──────── Passage for review

Then it was my turn and I mentioned that I had been waiting a year for the documents and without them I was unable to prepare a proper defence. If they didnt exist, there was no case to answer, and if they were produced they may not be in order or accurate and any amounts being claimed might be wrong or include unfair penalty charges but for which there may be no debt.

 

The judge agreed and ordered that Cobbetts prepare new particulars of claim, enclose the Guarantees and Default notices and statements within 14 days or the case would be dismissed. I would then have a further 14 days to lodge my defence and counter claim.

 

A few other dates were set and I was unable to pursuade the judge to allocate to the small claim. The case is now a fast track with a hearing set for March.

 

 

What was interesting was that the solicitor when prompted, flicked through his bundle and came across two Gaurantees. One dated 1998, the other 2000. What is relevent here is that if he had them, why had he not sent copies to me. More importantly, the business account was overdrawn £13,500 when we were pursuaded to agree to transfer the balance to a new account for which we had to be guarantors around Feb 2005. The question is, are we still subject to either of the earlier guarantees which supported the limited companies overdrafts 7 to 10 years ago (these being for 50,000 in 1998 and a75,000 in 2000) and which they appear to exist. Or are we subject to the latest guarantee of 2005 which appears not to exist (unless my solicitor took a copy when he was required to witness it). Of course, if it does exist, it was extracted under some undue influence under duress of summons if we didnt accept. The thing is, why would we be required to organise a third guarantee if a pre existing one was already in effect. Of course, the pre existing one had no duress associated with it, therefore it might be valid. The recent guarantee may be flawed.

────────────────

_What to do_.
1. Decide whether each statement agrees with the account of the court hearing, answering yes or no and quoting the deciding words: (a) The judge gave Cobbetts 14 days to prepare new particulars of claim. (b) The case was allocated to the small claims track. (c) The solicitor found three guarantees in his bundle.
2. Reproduce part of the account of the court hearing word for word, beginning at the words "Then it was" and stopping after the words "and counter claim.".
The data that comes after this text is not needed.

──────── Given data

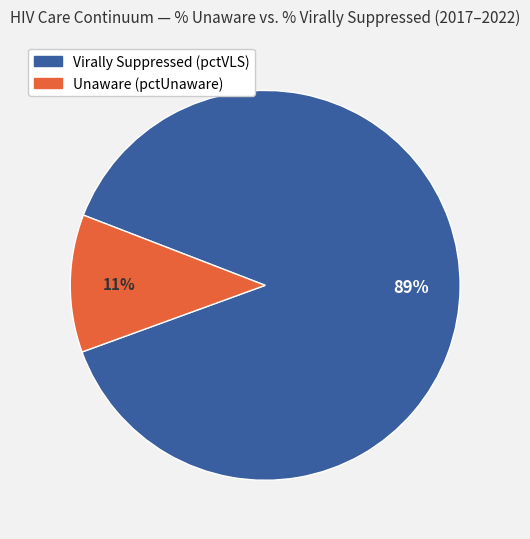

To the nearest percent, what is the average slice percentage?

50%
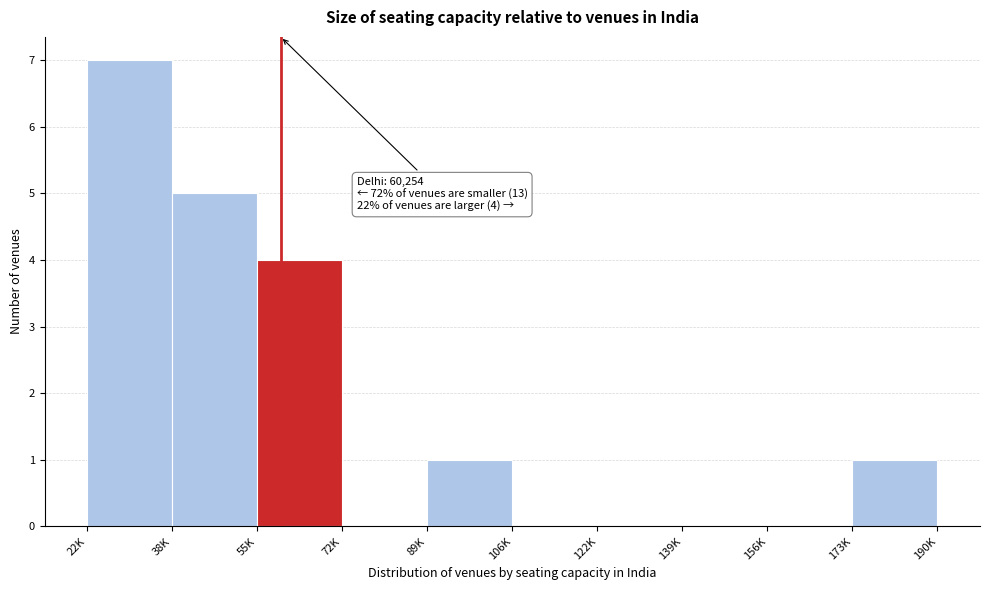

Reading left to right, list all the values displayed in this chart.

22K=7	38K=5	55K=4	72K=0	89K=1	106K=0	122K=0	139K=0	156K=0	173K=1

────────────────

_Results by task_.
1.
(a) Yes: "ordered that Cobbetts prepare new particulars of claim, enclose the Guarantees and Default notices and statements within 14 days"
(b) No: "I was unable to pursuade the judge to allocate to the small claim. The case is now a fast track with a hearing set for March."
(c) No: "came across two Gaurantees"

2.
Then it was my turn and I mentioned that I had been waiting a year for the documents and without them I was unable to prepare a proper defence. If they didnt exist, there was no case to answer, and if they were produced they may not be in order or accurate and any amounts being claimed might be wrong or include unfair penalty charges but for which there may be no debt.

 

The judge agreed and ordered that Cobbetts prepare new particulars of claim, enclose the Guarantees and Default notices and statements within 14 days or the case would be dismissed. I would then have a further 14 days to lodge my defence and counter claim.